A combination of diabetes and high-blood pressure had ravaged his kidneys. By mid-2010, the only thing keeping Cammett off dialysis was his active search for a live donor. Deorocki decided to help.

"I had seen what Cathy and Sean went through. I had just watched my best friend lose her son, who I was like a second mother to," said Deorocki, referring to Holly Shay, whose son, Jordan, was killed in Iraq in 2009. "This was something I could do to help someone."

Deorocki said if she hadn't been a match for Cammett, she would have continued with the process and donated her kidney to someone else.

"It was like therapy for me. I had people who thought I was crazy, but it's not every day you get a chance to save someone's life," she said.

Things happened quickly. Two weeks after Deorocki underwent tests, she was identified as a match for Cammett. The transplant surgery took place the Monday before Thanksgiving, again at Lahey Clinic. Some of the members of the surgical staff were the same as when Toomey and her son underwent their transplant.

"I couldn't believe she would do this for me. I was so pleasantly surprised," said Cammett, whose health insurance covered the expenses.

Less than a week later, Cammett was leaving the hospital with a whole new life.

"The minute I was awake after surgery, I knew there was a difference," he said. "You don't realize how sick you are until you begin to feel better. I never really knew why I was so tired all the time, so cold. Now I have so much more energy."

Although problems can arise at any time and drug levels are still being adjusted, Cammett's transplant appears to be a success.

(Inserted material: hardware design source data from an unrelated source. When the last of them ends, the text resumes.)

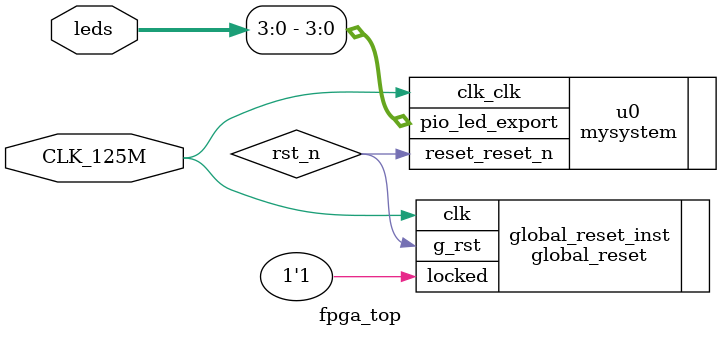
<source format=v>
module fpga_top(

    input   wire        CLK_125M     ,
    //input   wire        rst_n       ,
    inout  wire [7:0]  leds     

);
wire rst_n;
global_reset#(
    .rst_num     (8'd10),
    .rst_type    (1'd0 )                 //复位模式 0：低有效  1：高有效
)global_reset_inst
(
	.clk    (CLK_125M   ),
	.locked (1'b1       ),
	.g_rst  (rst_n      )
);

    
    mysystem u0 (
        .clk_clk        (CLK_125M   ),  //  clk.clk
        .reset_reset_n  (rst_n      ),  //  reset.reset_n
        .pio_led_export (leds[3:0]  )   //  pio_led.export
    );

    
    
endmodule

</source>
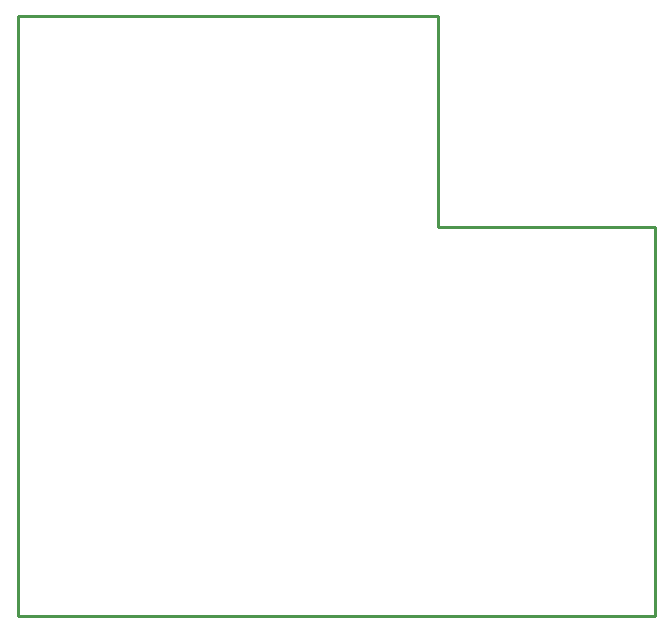
<source format=gko>
*
*
G04 PADS 9.4.1 Build Number: 494907 generated Gerber (RS-274-X) file*
G04 PC Version=2.1*
*
%IN "PiLightControl.pcb"*%
*
%MOIN*%
*
%FSLAX35Y35*%
*
*
*
*
G04 PC Standard Apertures*
*
*
G04 Thermal Relief Aperture macro.*
%AMTER*
1,1,$1,0,0*
1,0,$1-$2,0,0*
21,0,$3,$4,0,0,45*
21,0,$3,$4,0,0,135*
%
*
*
G04 Annular Aperture macro.*
%AMANN*
1,1,$1,0,0*
1,0,$2,0,0*
%
*
*
G04 Odd Aperture macro.*
%AMODD*
1,1,$1,0,0*
1,0,$1-0.005,0,0*
%
*
*
G04 PC Custom Aperture Macros*
*
*
*
*
*
*
G04 PC Aperture Table*
*
%ADD010C,0.001*%
%ADD022C,0.01*%
*
*
*
*
G04 PC Circuitry*
G04 Layer Name PiLightControl.pcb - circuitry*
%LPD*%
*
*
G04 PC Custom Flashes*
G04 Layer Name PiLightControl.pcb - flashes*
%LPD*%
*
*
G04 PC Circuitry*
G04 Layer Name PiLightControl.pcb - circuitry*
%LPD*%
*
G54D10*
G54D22*
G01X100000Y120300D02*
Y320300D01*
X240000*
Y250000*
X312500*
Y120300*
X100000*
X0Y0D02*
M02*

</source>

"Because of what Sue did, we can talk about the future again, and that's something we couldn't do for a long time," Cammett's wife, Marcia, said. "How can you ever thank someone for that? How do you say thank-you to someone who saved your life?"

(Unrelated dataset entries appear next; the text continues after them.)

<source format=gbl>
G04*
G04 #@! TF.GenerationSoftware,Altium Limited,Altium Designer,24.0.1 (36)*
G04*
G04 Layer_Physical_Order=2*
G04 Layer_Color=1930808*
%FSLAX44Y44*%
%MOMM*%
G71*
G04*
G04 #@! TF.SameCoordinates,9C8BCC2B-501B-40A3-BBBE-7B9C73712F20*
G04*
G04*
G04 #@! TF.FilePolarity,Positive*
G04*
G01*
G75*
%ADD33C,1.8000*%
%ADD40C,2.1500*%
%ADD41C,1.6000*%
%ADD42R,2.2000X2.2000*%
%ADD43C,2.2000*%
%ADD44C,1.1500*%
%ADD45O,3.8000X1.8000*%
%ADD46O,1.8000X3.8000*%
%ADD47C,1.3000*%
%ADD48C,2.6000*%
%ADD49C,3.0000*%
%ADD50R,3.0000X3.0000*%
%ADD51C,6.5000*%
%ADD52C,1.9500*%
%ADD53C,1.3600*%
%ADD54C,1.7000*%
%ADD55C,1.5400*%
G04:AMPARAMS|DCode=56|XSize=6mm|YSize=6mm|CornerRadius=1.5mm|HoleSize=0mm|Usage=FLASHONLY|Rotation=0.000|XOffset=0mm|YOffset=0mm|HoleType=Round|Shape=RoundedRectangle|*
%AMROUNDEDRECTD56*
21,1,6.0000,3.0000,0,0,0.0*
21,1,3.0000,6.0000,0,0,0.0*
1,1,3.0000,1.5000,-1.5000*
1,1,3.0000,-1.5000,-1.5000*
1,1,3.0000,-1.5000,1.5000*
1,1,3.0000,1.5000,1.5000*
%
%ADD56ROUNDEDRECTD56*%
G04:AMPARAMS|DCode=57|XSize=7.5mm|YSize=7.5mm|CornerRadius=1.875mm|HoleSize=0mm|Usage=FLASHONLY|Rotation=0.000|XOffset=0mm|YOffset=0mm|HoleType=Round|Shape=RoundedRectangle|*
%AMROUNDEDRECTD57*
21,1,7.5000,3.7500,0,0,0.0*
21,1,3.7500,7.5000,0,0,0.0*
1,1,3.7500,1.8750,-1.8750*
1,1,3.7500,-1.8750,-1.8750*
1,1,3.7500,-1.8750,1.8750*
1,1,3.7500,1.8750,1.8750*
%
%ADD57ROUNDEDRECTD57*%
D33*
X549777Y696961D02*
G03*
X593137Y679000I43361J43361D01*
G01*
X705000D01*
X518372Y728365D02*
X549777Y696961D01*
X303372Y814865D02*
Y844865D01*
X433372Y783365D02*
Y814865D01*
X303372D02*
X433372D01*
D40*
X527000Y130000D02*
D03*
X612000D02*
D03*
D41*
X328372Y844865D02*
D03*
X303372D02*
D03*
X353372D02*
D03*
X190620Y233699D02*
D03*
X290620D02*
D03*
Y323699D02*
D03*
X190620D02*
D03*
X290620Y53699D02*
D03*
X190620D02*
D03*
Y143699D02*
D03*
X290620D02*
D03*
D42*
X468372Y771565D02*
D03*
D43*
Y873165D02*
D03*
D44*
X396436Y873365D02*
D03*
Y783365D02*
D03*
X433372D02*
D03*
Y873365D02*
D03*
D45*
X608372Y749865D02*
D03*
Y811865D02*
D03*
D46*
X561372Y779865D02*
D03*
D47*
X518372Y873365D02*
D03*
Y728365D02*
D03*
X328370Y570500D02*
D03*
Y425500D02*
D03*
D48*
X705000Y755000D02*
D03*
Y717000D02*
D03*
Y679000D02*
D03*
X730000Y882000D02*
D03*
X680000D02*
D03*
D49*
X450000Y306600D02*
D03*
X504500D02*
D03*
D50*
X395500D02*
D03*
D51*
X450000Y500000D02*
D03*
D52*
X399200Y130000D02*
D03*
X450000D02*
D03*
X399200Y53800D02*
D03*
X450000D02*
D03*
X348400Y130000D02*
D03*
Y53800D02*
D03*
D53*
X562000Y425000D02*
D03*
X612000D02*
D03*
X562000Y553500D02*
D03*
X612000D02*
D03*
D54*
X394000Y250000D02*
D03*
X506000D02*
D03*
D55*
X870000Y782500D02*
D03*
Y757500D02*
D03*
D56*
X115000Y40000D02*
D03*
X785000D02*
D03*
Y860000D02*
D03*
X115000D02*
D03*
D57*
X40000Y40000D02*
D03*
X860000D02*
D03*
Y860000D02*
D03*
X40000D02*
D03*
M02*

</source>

While Cammett, who runs Cammett Engineering in Amesbury, still puts in full days at the office, he and his wife are looking forward to enjoying his newfound health with their two sons and four grandchildren.

Both Cathy Toomey and Deorocki, who work at Stone Ridge Properties in Amesbury, said they feel absolutely no different physically and would donate again if they could.

"People always ask if there are lasting effects, and beyond the tiny scars, there are none," Deorocki said. "If anything, I'm surprised at how easy the whole process was."

With most transplants remaining successful for 20 years, the need for donors is ongoing.

"We know at least five people who are on waiting lists for transplants right now," Cathy Toomey said. "If sharing our story triggers others to look into donating, then that's great. There are always more people in need of a kidney than those willing to give."